REQUIRED WORK: Retype the lines of the records word for word, from the line containing "Q: What is bare of leaves?" through the line containing "A: Sidewalk.", and nothing more.

SUPPLIED RECORDS:
▶

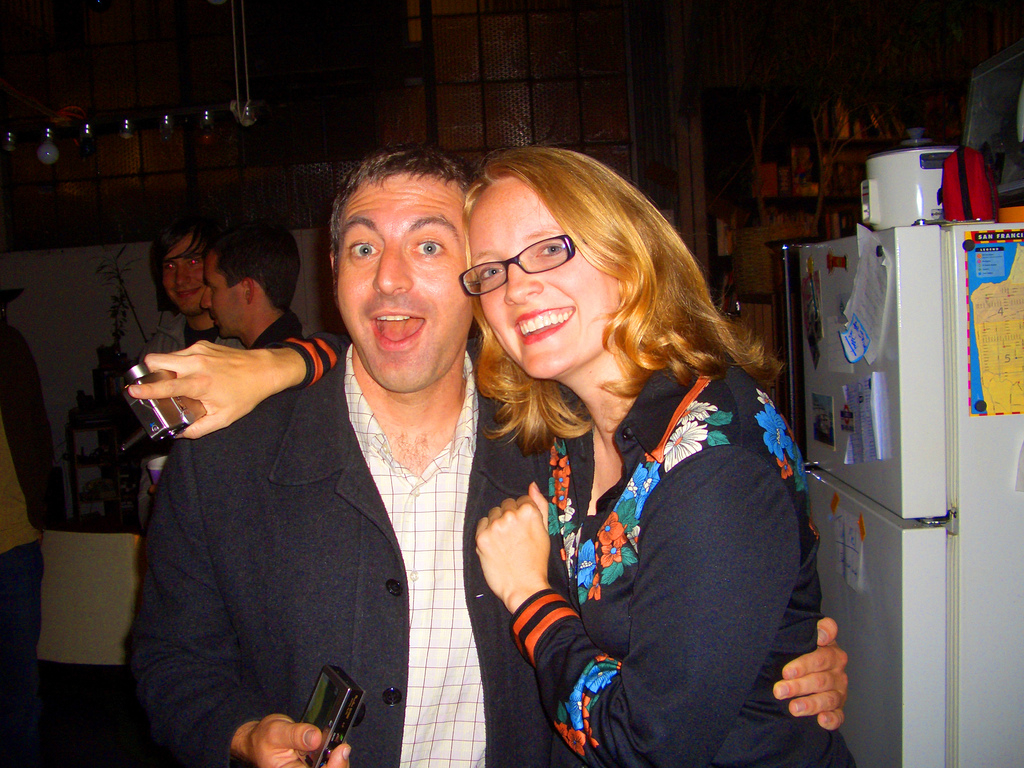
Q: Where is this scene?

◀
▶

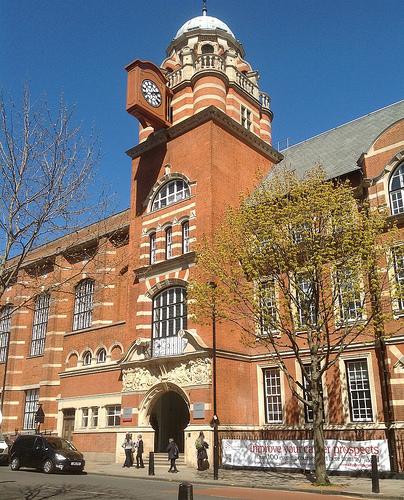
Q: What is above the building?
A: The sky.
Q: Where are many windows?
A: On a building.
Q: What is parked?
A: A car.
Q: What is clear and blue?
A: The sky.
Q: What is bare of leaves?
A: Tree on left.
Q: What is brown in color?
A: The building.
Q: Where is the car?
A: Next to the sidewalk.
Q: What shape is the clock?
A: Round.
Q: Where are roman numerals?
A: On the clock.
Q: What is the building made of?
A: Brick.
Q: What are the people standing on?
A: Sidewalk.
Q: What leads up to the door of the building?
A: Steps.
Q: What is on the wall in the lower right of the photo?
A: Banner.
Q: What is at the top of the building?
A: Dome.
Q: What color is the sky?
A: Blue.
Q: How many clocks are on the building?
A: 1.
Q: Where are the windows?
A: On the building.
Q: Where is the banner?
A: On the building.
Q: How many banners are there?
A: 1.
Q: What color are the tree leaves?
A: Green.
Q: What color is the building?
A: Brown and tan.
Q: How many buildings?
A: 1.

◀
▶

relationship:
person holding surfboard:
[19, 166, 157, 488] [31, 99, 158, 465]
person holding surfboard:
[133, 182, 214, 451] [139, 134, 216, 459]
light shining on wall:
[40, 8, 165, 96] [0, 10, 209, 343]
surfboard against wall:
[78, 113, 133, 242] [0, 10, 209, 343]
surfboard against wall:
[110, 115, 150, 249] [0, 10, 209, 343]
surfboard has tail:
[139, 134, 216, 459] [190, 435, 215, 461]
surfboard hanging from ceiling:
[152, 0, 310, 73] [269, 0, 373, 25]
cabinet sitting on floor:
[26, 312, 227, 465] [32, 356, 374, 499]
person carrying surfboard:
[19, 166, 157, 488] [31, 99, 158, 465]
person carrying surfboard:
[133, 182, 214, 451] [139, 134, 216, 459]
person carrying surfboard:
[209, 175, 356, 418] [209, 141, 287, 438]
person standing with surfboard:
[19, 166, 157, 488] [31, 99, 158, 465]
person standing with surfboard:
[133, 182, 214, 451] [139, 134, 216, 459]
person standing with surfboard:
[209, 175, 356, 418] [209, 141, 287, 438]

◀

THE OUTPUT:
Q: What is bare of leaves?
A: Tree on left.
Q: What is brown in color?
A: The building.
Q: Where is the car?
A: Next to the sidewalk.
Q: What shape is the clock?
A: Round.
Q: Where are roman numerals?
A: On the clock.
Q: What is the building made of?
A: Brick.
Q: What are the people standing on?
A: Sidewalk.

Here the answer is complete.